**Dataset content:**
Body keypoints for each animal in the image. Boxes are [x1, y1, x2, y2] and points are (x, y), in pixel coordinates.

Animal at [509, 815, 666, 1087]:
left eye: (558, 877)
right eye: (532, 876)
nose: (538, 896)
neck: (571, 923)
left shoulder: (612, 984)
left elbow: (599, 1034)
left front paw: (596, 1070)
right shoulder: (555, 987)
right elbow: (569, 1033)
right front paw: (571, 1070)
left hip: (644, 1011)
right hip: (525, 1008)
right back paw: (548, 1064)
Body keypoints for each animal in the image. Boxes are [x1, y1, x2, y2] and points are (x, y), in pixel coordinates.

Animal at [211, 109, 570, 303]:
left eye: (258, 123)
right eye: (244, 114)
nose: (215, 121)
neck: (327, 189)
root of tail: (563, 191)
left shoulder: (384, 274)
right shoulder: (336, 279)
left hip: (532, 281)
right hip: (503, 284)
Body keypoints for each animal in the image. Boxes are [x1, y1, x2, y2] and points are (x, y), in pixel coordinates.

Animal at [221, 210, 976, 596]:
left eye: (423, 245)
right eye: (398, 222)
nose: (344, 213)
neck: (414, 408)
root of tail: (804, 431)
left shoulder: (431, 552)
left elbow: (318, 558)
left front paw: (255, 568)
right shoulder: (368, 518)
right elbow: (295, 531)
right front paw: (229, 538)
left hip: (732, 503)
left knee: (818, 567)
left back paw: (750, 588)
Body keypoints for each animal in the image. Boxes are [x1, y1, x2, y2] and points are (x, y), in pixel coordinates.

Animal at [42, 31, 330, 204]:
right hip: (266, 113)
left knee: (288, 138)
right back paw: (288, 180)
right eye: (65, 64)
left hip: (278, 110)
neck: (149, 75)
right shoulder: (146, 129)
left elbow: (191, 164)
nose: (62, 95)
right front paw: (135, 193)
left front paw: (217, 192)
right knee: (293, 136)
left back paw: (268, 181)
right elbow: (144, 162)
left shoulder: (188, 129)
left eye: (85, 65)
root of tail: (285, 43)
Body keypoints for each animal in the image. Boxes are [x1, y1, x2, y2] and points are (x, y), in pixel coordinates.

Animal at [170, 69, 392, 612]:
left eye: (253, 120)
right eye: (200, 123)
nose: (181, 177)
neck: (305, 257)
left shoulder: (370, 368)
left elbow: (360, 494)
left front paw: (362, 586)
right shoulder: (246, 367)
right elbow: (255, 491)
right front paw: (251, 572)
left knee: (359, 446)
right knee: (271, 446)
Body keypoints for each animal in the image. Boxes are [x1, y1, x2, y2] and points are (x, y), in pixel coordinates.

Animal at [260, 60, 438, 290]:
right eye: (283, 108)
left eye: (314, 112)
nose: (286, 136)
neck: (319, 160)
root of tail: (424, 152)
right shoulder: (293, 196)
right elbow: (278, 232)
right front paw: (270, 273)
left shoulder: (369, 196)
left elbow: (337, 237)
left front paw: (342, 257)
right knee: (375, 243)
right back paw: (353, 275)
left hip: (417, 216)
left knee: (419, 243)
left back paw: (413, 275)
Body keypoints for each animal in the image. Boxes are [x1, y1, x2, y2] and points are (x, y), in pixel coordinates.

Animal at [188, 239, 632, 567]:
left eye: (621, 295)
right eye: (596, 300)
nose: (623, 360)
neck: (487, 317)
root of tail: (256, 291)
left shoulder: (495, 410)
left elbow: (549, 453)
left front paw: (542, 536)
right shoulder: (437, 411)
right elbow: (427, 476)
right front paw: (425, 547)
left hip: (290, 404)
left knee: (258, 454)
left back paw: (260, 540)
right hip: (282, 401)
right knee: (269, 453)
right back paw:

**Work to be completed:** Retype the first line of the entries and every line after it, please, through the line that contains "neck: (305, 257)". Add nothing.

**Solution:**
Body keypoints for each animal in the image. Boxes are [x1, y1, x2, y2] and points are (x, y), in pixel coordinates.

Animal at [509, 815, 666, 1087]:
left eye: (558, 877)
right eye: (532, 876)
nose: (538, 896)
neck: (571, 923)
left shoulder: (612, 984)
left elbow: (599, 1034)
left front paw: (596, 1070)
right shoulder: (555, 987)
right elbow: (569, 1033)
right front paw: (571, 1070)
left hip: (644, 1011)
right hip: (525, 1008)
right back paw: (548, 1064)
Body keypoints for each animal in the image. Boxes are [x1, y1, x2, y2] and points are (x, y), in pixel coordinates.

Animal at [211, 109, 570, 303]:
left eye: (258, 123)
right eye: (244, 114)
nose: (215, 121)
neck: (327, 189)
root of tail: (563, 191)
left shoulder: (384, 274)
right shoulder: (336, 279)
left hip: (532, 281)
right hip: (503, 284)
Body keypoints for each animal in the image. Boxes are [x1, y1, x2, y2] and points are (x, y), in pixel coordinates.

Animal at [221, 210, 976, 596]:
left eye: (423, 245)
right eye: (398, 222)
nose: (344, 213)
neck: (414, 408)
root of tail: (804, 431)
left shoulder: (431, 552)
left elbow: (318, 558)
left front paw: (255, 568)
right shoulder: (368, 518)
right elbow: (295, 531)
right front paw: (229, 538)
left hip: (732, 503)
left knee: (818, 567)
left back paw: (750, 588)
Body keypoints for each animal in the image. Boxes are [x1, y1, x2, y2] and points are (x, y), in pixel coordinates.

Animal at [42, 31, 330, 204]:
right hip: (266, 113)
left knee: (288, 138)
right back paw: (288, 180)
right eye: (65, 64)
left hip: (278, 110)
neck: (149, 75)
right shoulder: (146, 129)
left elbow: (191, 164)
nose: (62, 95)
right front paw: (135, 193)
left front paw: (217, 192)
right knee: (293, 136)
left back paw: (268, 181)
right elbow: (144, 162)
left shoulder: (188, 129)
left eye: (85, 65)
root of tail: (285, 43)
Body keypoints for each animal in the image. Boxes are [x1, y1, x2, y2] and points are (x, y), in pixel coordinates.

Animal at [170, 69, 392, 612]:
left eye: (253, 120)
right eye: (200, 123)
nose: (181, 177)
neck: (305, 257)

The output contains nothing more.